An important member of the Brocks’ team was interior designer Georgette Sturam, who worked for architect Robert A.M. Stern before setting up her own design studio in Princeton, New Jersey. She applauded the Brocks’ desire to remain true to the spirit and period of the Arts and Crafts/Craftsman-style cottage. Arts and Crafts aesthetics are simple, yet refined, with a color palette reflecting the natural environment. Sturam says, “We went with neutrals—pale celadon and a whole spectrum of whites and creams—that play up the strength of the architecture and keep the interior light and bright.”
Apropos of the cottage’s simple style, both the Brocks and Sturam lean toward looks that are classic and timeless. All are averse to clutter. “I really don’t do stuff,” Sturam says. “I like interiors pared down and clean.” Such restraint makes the ideal backdrop for Joan’s extensive collection of antique textiles, which Sturam describes as an especially “fun part of the project.” Fragments of antique bed hangings and other textiles are incorporated into window treatments and appliquéd on upholstered furniture and decorative pillows. They give the home a subtle visual richness.

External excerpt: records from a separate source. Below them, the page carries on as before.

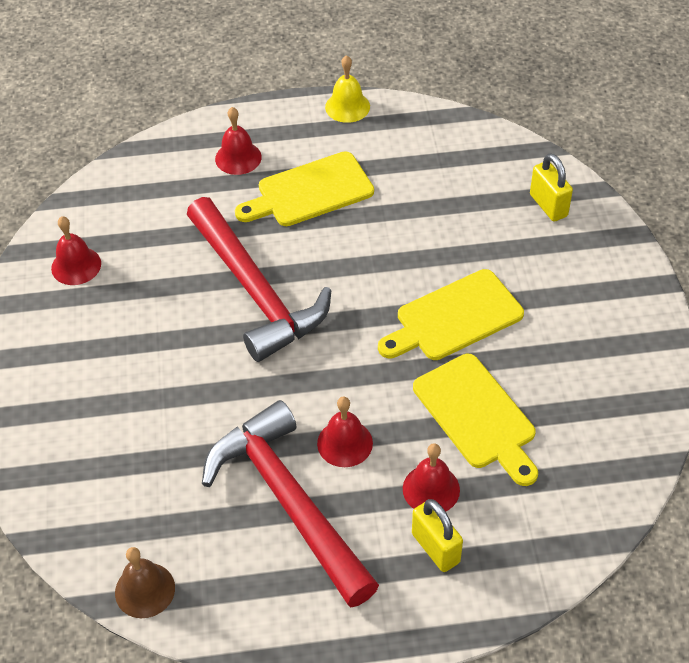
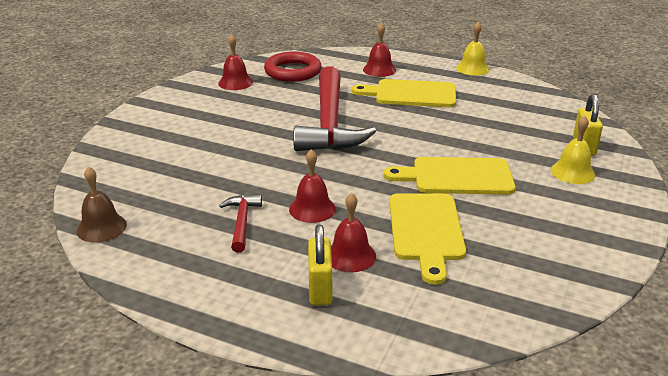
camera: 30 degrees right, 20 degrees down
(132, 209) = (293, 71): none -> red ring
(288, 501) = (242, 222): red hammer -> red hammer, size x0.44
(560, 254) = (572, 172): none -> yellow bell

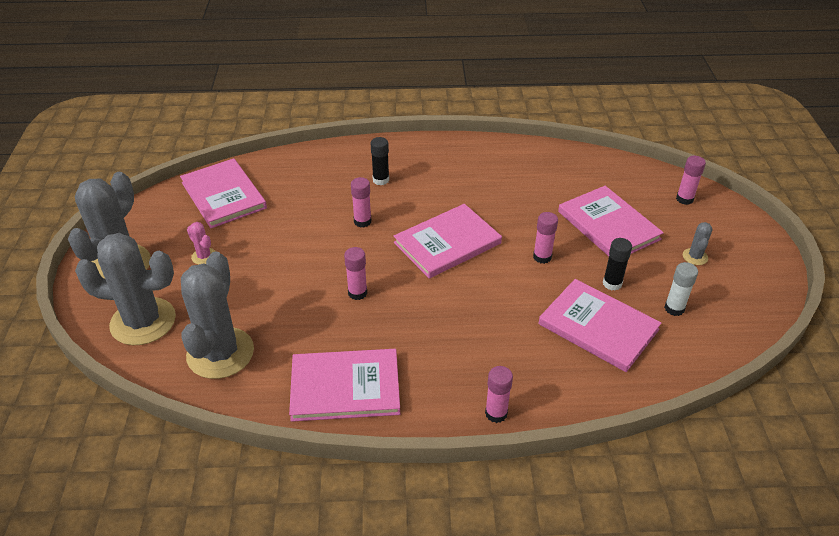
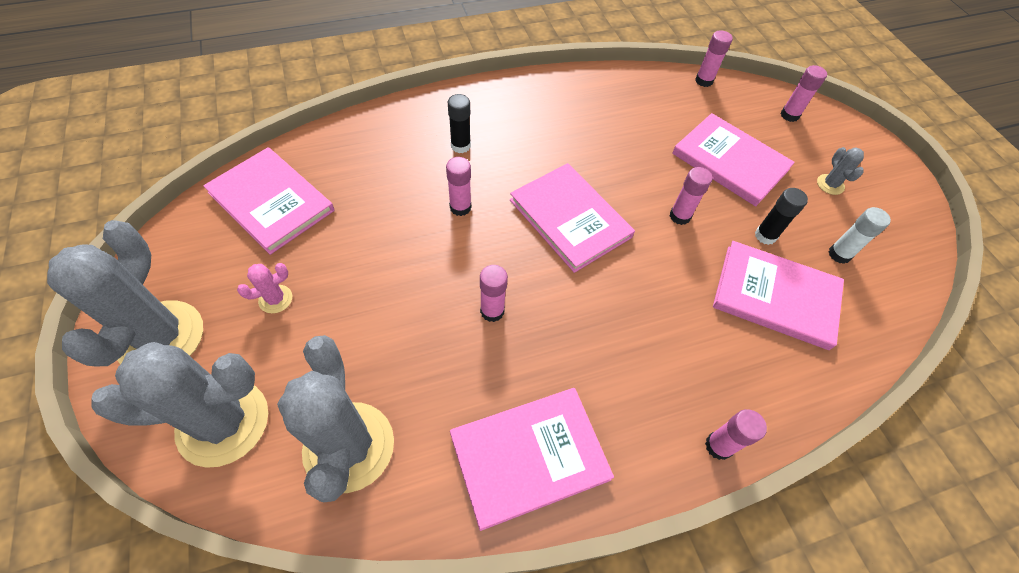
camera: 20 degrees left, 15 degrees up
(204, 256) = (275, 299): pink cactus -> pink cactus turned 60 degrees counterclockwise
(447, 243) = (570, 218): pink book -> pink book turned 75 degrees counterclockwise
(615, 162) = (704, 81): none -> pink glue stick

Joan Brock says that her mother and grandmother were both accomplished seamstresses and stimulated her lifelong attraction to textiles. That interest was sharpened fifteen years ago at a Virginia Beach antiques show. There, she met Pandora de Balthazar, a Pensacola, Florida, dealer who specializes in European textiles. Said to be a master at finding sophisticated new uses to extend the decorative life of fine old fabrics, de Balthazar collaborated with Brock and Sturam on details of the interior.
“Pandora’s textiles are just incredible,” says Sturam. “They are so appropriate to the period and to the house. We really had to edit ourselves because it would have been easy to go too far.” De Balthazar found antique damask curtains to make into a tablecloth for the 14-foot long dining room table designed by Sturam. And her workroom fabricated all the draperies on the main floor.
Perhaps the biggest design challenge was the sheer volume of the living room and dining room. To address that, team Brock selected furniture that was large in scale but simple in style. One piece, original to the house, is an enormous library table that holds the same position it always has, as visual divider between the living and dining rooms. Sturam found a large chandelier to hang above it, further emphasizing the table as a strong axis.
Like everyone else involved in the rejuvenation of the Cooke-Royster cottage, Pandora de Balthazar takes outsized pride in the results. “It’s a sophisticated Craftsman-style house built to appreciate its surroundings and be lived in,” she says. “It embraces you with its grace and beauty and charm. It’s a cottage, but a grand one.”